• **TEXT SEGMENT**:
┌────────
The new Latex 3000 will jet third-generation HP 881 Latex Inks and feature production speeds of 830 ft2/hr (77 m2/hr) for indoor applications and 1,290 ft2/hr (120 m2/hr) for outdoor applications.
The new HP Latex branding results in the following portfolio:
HP Latex 260, formerly Designjet L26500
HP Latex 280, formerly Designjet L28500
HP Latex 820, formerly Scitex LX820
HP Latex 850, formerly Scitex LX850
HP Latex 3000 Printer (August 2013 release)
Fujifilm, which is the exclusive global distributor for Inca technology, announced the launch of a new inkjet solution for POP corrugated board applications. The technology package is a combination of the Inca Onset S40i, Fujifilm’s new Uvijet OC inks, and a new handling system that was previewed back in January 2013.
The new Uvijet ink system and system for handling corrugated substrates are designed to address challenges in the inkjet production of corrugated board, including distorted or bowed substrates. Fujifilm points out that because of the absorbent nature of various corrugated materials, there is a tendency for ink to sink in (leaving an uneven matte finish) and for companies to then compensate by over varnishing. Uvijet inks, according to the company, help to overcome these challenges, while the handling system eliminates further potential distortions.
Fujifilm also points out the Uvijet ink system builds on the company’s history of developing screen inks for POP corrugated board applications, as well as its history with UV inkjet inks. The new inks are described as offering a range of finishes from low-glare satin to high gloss in corrugated applications, while also allowing users to store and then later finish printed POP work.
└────────
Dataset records
┌────────
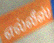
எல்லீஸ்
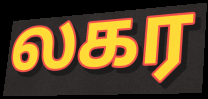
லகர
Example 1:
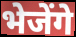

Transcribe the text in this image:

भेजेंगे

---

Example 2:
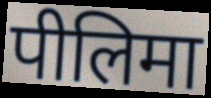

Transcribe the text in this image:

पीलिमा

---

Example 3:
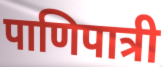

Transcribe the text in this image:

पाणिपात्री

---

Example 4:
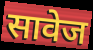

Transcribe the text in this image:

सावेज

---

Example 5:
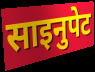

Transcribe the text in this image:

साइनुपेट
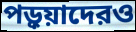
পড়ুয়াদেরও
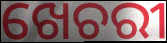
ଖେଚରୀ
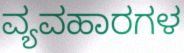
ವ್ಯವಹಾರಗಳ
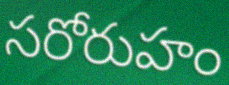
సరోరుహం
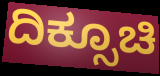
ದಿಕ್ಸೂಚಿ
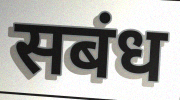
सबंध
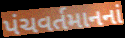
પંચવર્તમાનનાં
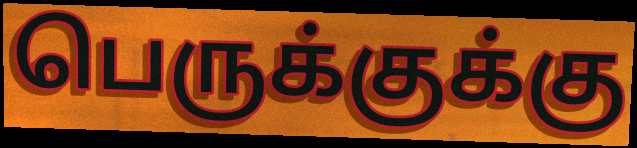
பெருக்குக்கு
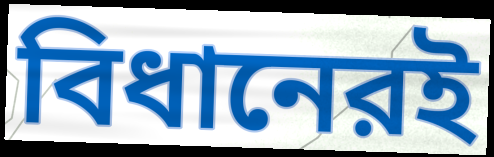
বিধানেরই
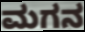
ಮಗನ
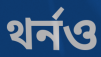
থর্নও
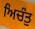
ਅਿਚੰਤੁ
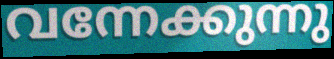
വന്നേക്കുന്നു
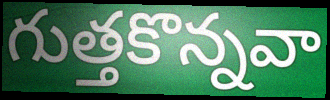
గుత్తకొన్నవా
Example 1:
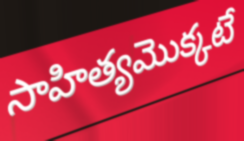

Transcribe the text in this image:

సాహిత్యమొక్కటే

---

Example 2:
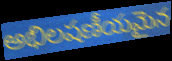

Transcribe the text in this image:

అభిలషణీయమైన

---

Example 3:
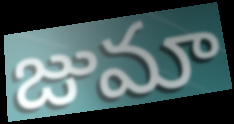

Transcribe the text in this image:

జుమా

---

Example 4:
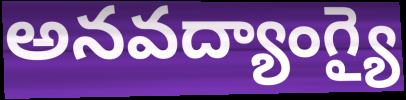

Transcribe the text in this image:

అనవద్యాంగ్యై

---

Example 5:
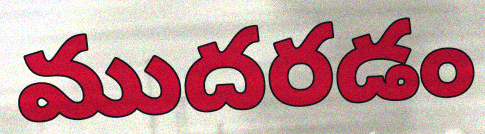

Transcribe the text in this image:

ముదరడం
└────────
┌────────
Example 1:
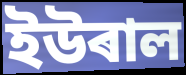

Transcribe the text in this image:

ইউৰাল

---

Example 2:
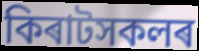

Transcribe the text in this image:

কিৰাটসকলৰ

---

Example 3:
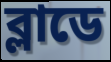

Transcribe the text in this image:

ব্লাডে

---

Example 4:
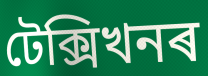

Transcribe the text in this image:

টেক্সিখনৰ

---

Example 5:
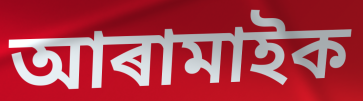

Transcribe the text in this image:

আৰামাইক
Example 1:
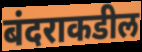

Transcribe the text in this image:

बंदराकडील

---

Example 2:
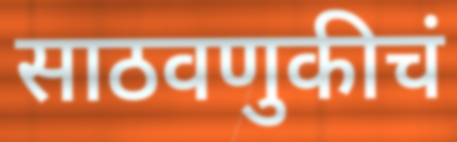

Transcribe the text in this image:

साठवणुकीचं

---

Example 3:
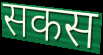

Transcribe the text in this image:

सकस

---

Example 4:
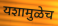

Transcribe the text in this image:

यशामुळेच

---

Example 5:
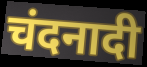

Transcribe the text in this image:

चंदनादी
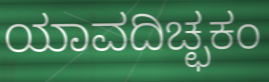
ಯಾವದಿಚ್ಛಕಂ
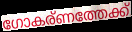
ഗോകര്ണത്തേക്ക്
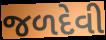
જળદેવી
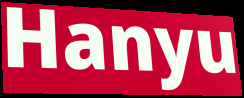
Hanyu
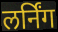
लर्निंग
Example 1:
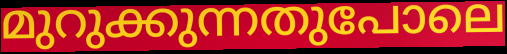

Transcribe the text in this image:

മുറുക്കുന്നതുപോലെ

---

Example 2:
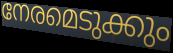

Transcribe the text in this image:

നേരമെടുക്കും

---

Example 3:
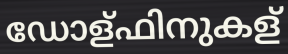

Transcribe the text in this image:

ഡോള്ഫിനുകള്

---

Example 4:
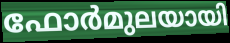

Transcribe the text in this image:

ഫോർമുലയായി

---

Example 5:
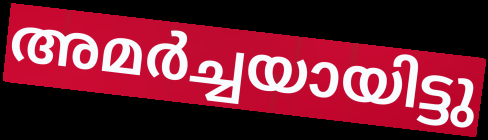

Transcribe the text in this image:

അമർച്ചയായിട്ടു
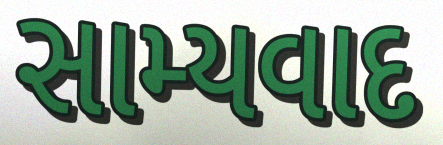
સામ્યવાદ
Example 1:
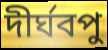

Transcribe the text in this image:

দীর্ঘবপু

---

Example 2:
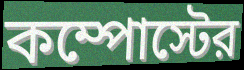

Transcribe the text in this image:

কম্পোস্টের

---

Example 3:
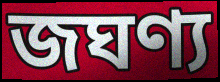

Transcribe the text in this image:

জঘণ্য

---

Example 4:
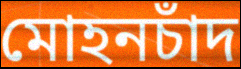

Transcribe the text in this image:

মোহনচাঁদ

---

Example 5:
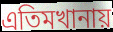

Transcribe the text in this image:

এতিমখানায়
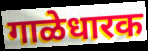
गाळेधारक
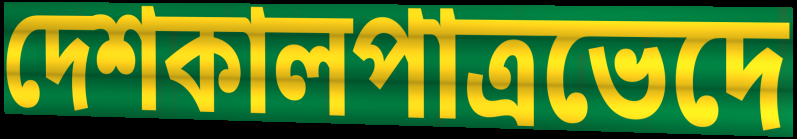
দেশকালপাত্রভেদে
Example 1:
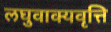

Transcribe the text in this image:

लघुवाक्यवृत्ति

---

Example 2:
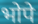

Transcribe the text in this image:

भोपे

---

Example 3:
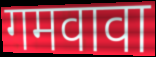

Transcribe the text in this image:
└────────
• **TASK OBJECTIVE**:
In the printing equipment text, what production speed is given for the Latex 3000 in outdoor applications?

• **REPLY TO THE EXERCISE**:
1,290 ft2/hr (120 m2/hr).